Question 1:  What is my total volume of music?
Well, if you don’t count my husband’s music collection, my answer would be roughly six cassette tapes that I bought
in college and law school (though they may now be corroded beyond
functionality).  But my husband has about 100 CDs, a pretty good stack
of vinyl albums and a 10.6 GB MP3 library of 2947 songs that he’s
transferred over to my computer.  In general, either at home
(especially during those periods when I had my own place) or work, I’ve
always preferred listening to radio, either music stations or talk,
just because I’ve always felt more connected to the outside world. 
Playing music on CD or stereo while home is a little isolating, though
when I’m outside walking the dog or on my bike, it’s different.  There,
the cool ipod shuffle that my husband gave me for my birthday a few
weeks ago has replaced my dollar store mini radios that never got much
reception anyway.

Question 2:  What was the last CD you bought?  The terrific Free to Be You and Me
CD for my daughters for Hanukah back in December.  As a kid, we had the
vinyl and my sisters and I adored the songs which turn gender stereotypes and other expectations on their head (like Atalanta, the princess who in the end befriends the prince and travels the world alone or William, the boy who wants a doll or the Carol Channing bit where she admits that EVERYONE hates housework.  What a revelation!).  So I was thrilled when
both of my daughters, my eight year old in particular, fell in love
with it too.   In fact, the only time I’ve ever bought CDs has been for
my daughters; I’ve never, ever bought a CD for myself.  See Response to Question 1.
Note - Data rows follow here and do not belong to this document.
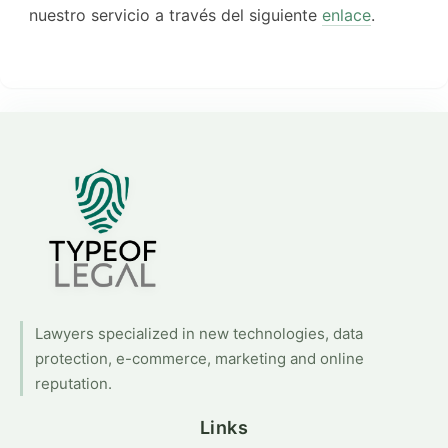
nuestro servicio a través del siguiente
enlace
.
Lawyers specialized in new technologies, data
protection, e-commerce, marketing and online
reputation.
Links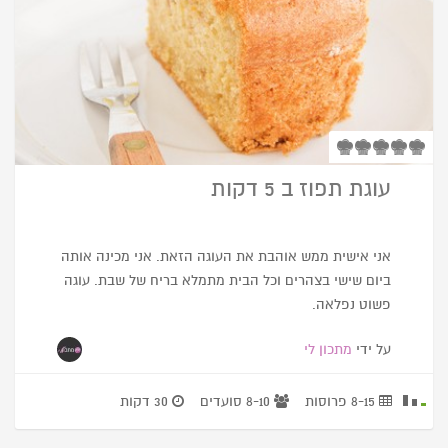
עוגת תפוז ב 5 דקות
אני אישית ממש אוהבת את העוגה הזאת. אני מכינה אותה
ביום שישי בצהרים וכל הבית מתמלא בריח של שבת. עוגה
פשוט נפלאה.
על ידי
מתכון לי
8-15 פרוסות
8-10 סועדים
30 דקות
Question 3:  What song is playing right now?  It’s 1:45 am,
which is way too late for music and nothing’s on the radio.  But today,
on my ipod shuffle, the really cute and a little weird I Am In Love With A McDonald’s Girl popped up a few times and I liked it (as for me, I was a Burger King girl and I still have my brown polyester uniform to prove it!)

Question 4:  What five songs do I listen to a lot because they are special to me? (no special order)
Brown Eyed Girl (Van Morrison) – a must at every Elefant sister (there are four of us) bachelorette party or wedding!

Fast Car (Tracy Chapman) This song played on the radio the summer that I graduated from law school and spent up in beautiful Ithaca,
NY studying for the bar.  Leaving law school, I was captivated by the
magic of careening on an open road towards the unlimited possibilities
ahead.  It wasn’t until after that I discovered that the song is about
escaping poverty and the homeless shelter which is a little bit
different than escaping law school.  Still, whenever I hear the song,
it evokes that time in my life when anything was possible and reminds
me that anything still is.

Cats in the Cradle
(Harry Chapin)  I always liked this song, but it took on new
significance when my daughters were born.   Hearing it always erases
any doubts I’ve had about prioritizing my girls above my law practice.

This One’s for the Girls (Martina McBride) – This one’s the anthem for my girls and me!

Born to Run
(Springsteen)  I just love the energy of this song. The first time that
I heard it was in college when some guy who was a real Springsteen
freak introduced me to it.  And on one of our trips the beach when we
first started dating, my husband and I agreed that this was one of the
great driving songs, thus, making it one of the few songs that we both
really like. 

Question 5:  Five People I’m Passing the Musical Baton To?
David Giacalone at f/k/a, one of my best blogging buddies,
Donna Thompson-Schneider, a solo, mom and blogger, just like me,
Evan Schaeffer,
because he has interests outside of the law (or at least, he reads lots
of non-legal blogs), he’s a small firm lawyer, and no one’s tagged him
The Greatest American Lawyer, because he is the coolest independent practitioner I know and
Volokh Conspiracy because I am dying to know whether law professors listen to music and if so, what music it is (plus, I know from my Legal Blog Watch stint that these prolific guys will definitely carry the baton!)